Olek stayed in shadow and walked in silence, forever gaining upon his prey. As Petrus stepped towards the door, he was suddenly grabbed with a gloved hand across his mouth. He saw the edge of a crossbow bolt in the sleeve attached to the hand now gripping his hair as he tried to turn his head and was dragged back behind the house. As he struggled, a voice said close to his ear, “At this range I reckon I can hit the door yonder. Your brain will merely impede the speed it hits. Struggle, lad, and I will test my theory.”
The young man was forced into a small empty courtyard with no windows overlooking it, as it was full of rubbish and refuse. The voice in his ear said, “How nice privacy…”
The hand was removed from his mouth and Petrus blustered, “Who do you think you are, common thief? I will see you flogged through the streets then hanged. My father is an important man! Unhand me.”
Petrus found himself with a sharp blade pressed against his groin, the deadly edge close to his privates.

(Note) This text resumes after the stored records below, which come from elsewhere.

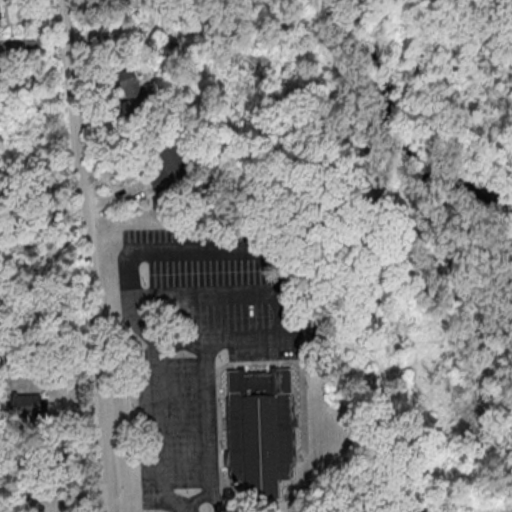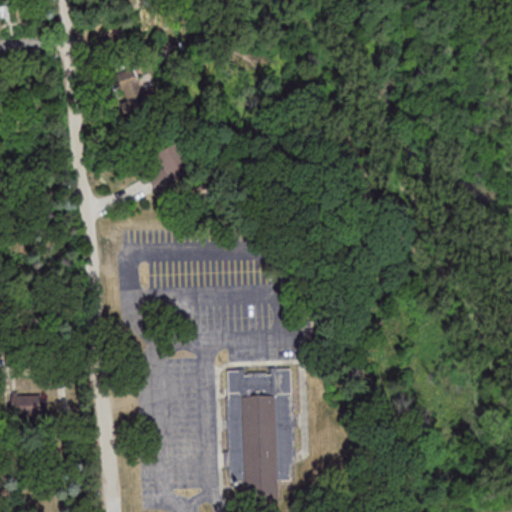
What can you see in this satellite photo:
building: (136, 89)
river: (388, 135)
road: (162, 248)
road: (89, 255)
road: (29, 367)
road: (61, 392)
building: (29, 405)
road: (210, 419)
building: (261, 431)
building: (262, 433)
road: (215, 504)
road: (189, 505)
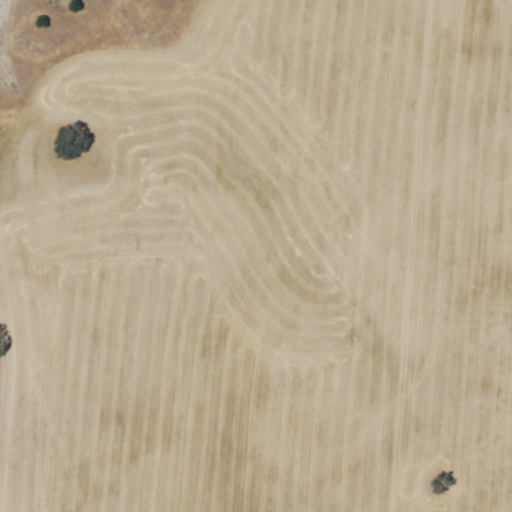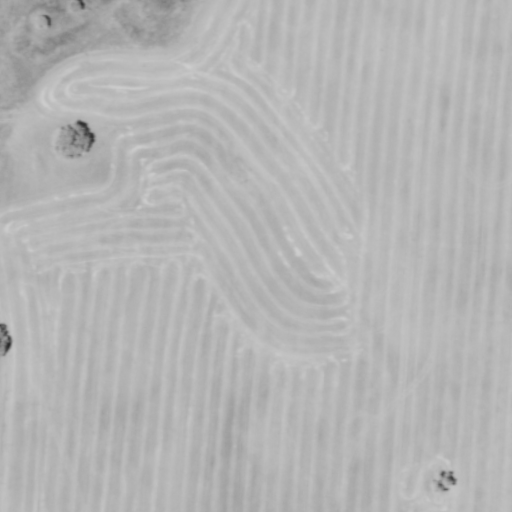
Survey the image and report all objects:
crop: (265, 267)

He could feel the weight of the blade pressing into him. The shadows played around him and the voice in his ear softly replied, “Unhand me? Please, could you not think of less of a cliché? Move or scream and your balls will be rolling in the gutter before the cry is finished.” The young man tried to turn and felt the edge of the blade press against him again and the voice hissed, “The city guard would never find me, for I am the shadows. Now who would this illustrious father be that I am to be so afraid of?”

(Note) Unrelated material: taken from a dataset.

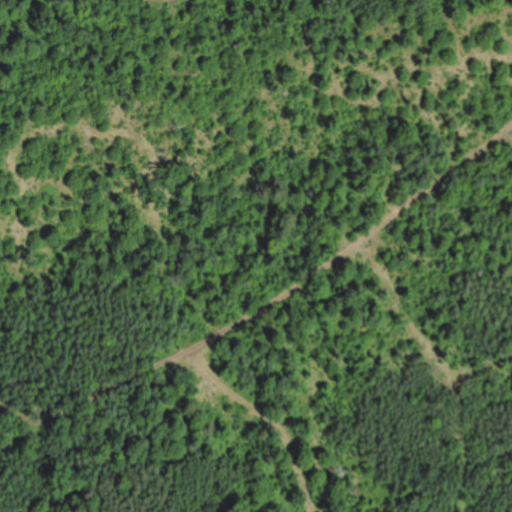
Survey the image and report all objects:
road: (101, 119)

 Trying to look down and as he moved, the swift edge of the blade split the silk of Petrus’ breeches. “My father's men will hunt you down,” he managed, now feeling distinctly less brave.
Olek yawned loudly. “By all means, call his men. They will be hunting a shadow, a ghost. Much expense will be used, to no avail. How much is your life worth to him, do you think? Not only do you deem it suitable to rape young women and brag about your prowess to your friends, but really, you are extremely dull in conversation. If you answer my questions, you might yet live. Believe me when I say I could take you to a man who would not be as…merciful as I, for what you have done and said. A man who could no doubt keep you alive for some while, although I doubt you would be in much of a state to enjoy that life. Now who are you? This young lady whom you found so…enjoyable, where is she?”

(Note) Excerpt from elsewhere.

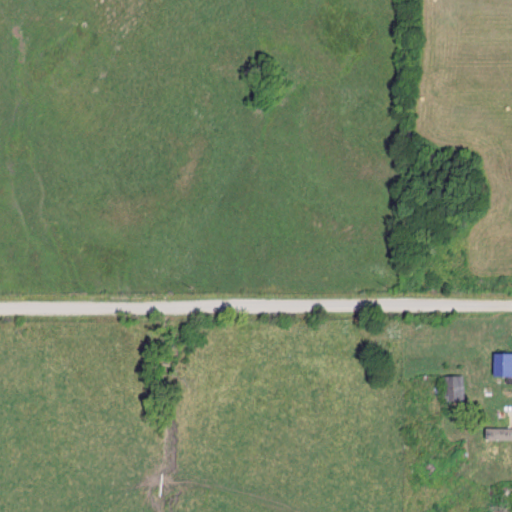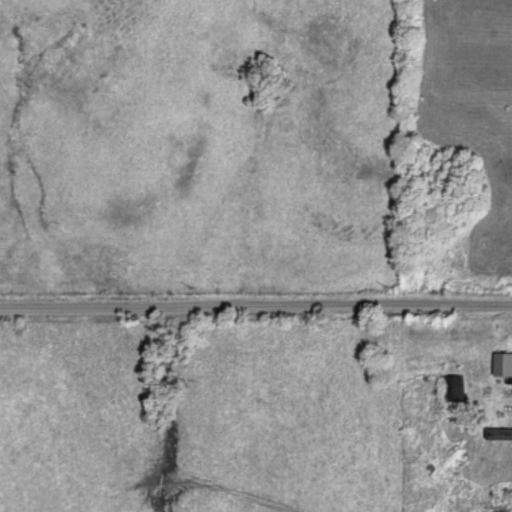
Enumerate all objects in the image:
road: (256, 304)
building: (501, 363)
building: (451, 388)
building: (504, 418)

With the blade against his skin, Petrus’ courage failed him. His voice trembled as he whispered, “I am Petrus, son of Lord Renfrew. The girl, the little virgin whore, she is in the Mermaid. She was just an elf. I paid the price thus she was mine.”
There was a hiss from behind him and the blade moved yet closer to his balls. Suddenly there was sharp pain as the edge scratched him, not quite breaking the skin. He whimpered and tried to back up. The voice continued, “There was mention of an elven girl called Dii. How do you know her? The other fellows, who were they?”
Petrus swallowed and whispered, “Just a little slut…er…I mean, girl that I had a while ago, a Kept of Lord Tremayne, used to share her around. Little witch warmed his bed too when that human witch bored him. Just an elf Kept, no one of importance, just some fun for the menfolk…the others…oh…er…fellows I just met.”
“Oh, now, lad, you were doing so well… You seemed too intimate to be mere acquaintances.” Olek smiled beneath his cloak.
Petrus felt the blade against him and with a whimper and a squeak, he felt the skin break and a thin trickle of blood begin to flow, soon joined by wetter warmth as he pissed his breeches. Suddenly the only focus was the blade against him and he squeaked, “Just a little Kept whore, I swear, merely Tremayne’s girl. The others, oh, just Janik of Argen; Edwaen, son of the House of Andert; and Reflin, son of the House of Sardak, the merchant.”
Olek twisted his wrist and drew his blade deep into the man's private parts and as he fell screaming, drew the sword across his throat, cutting off the scream to a gurgle. Crouching, letting the blood flow away from him, he hissed, “Women are not yours to use, elf or not. I do not like a man who betrays his friends. This information will be most useful.”